[Extracted page text data]
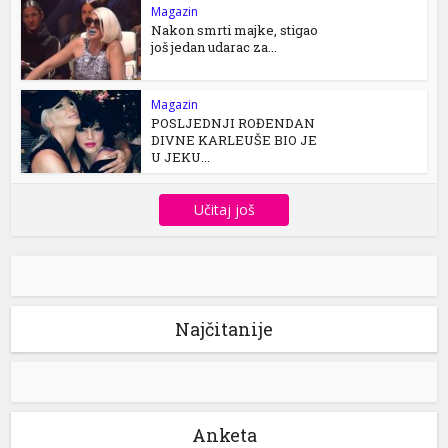
Magazin
Nakon smrti majke, stigao
još jedan udarac za...
Magazin
POSLJEDNJI ROĐENDAN
DIVNE KARLEUŠE BIO JE
U JEKU...
Učitaj još
Najčitanije
Anketa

WHAT YOU SHOULD DO:
Write out exactly, and only, each line from the one with "Nakon smrti majke, stigao" down to the last line of the records above.

EXERCISE RESPONSE:
Nakon smrti majke, stigao
još jedan udarac za...
Magazin
POSLJEDNJI ROĐENDAN
DIVNE KARLEUŠE BIO JE
U JEKU...
Učitaj još
Najčitanije
Anketa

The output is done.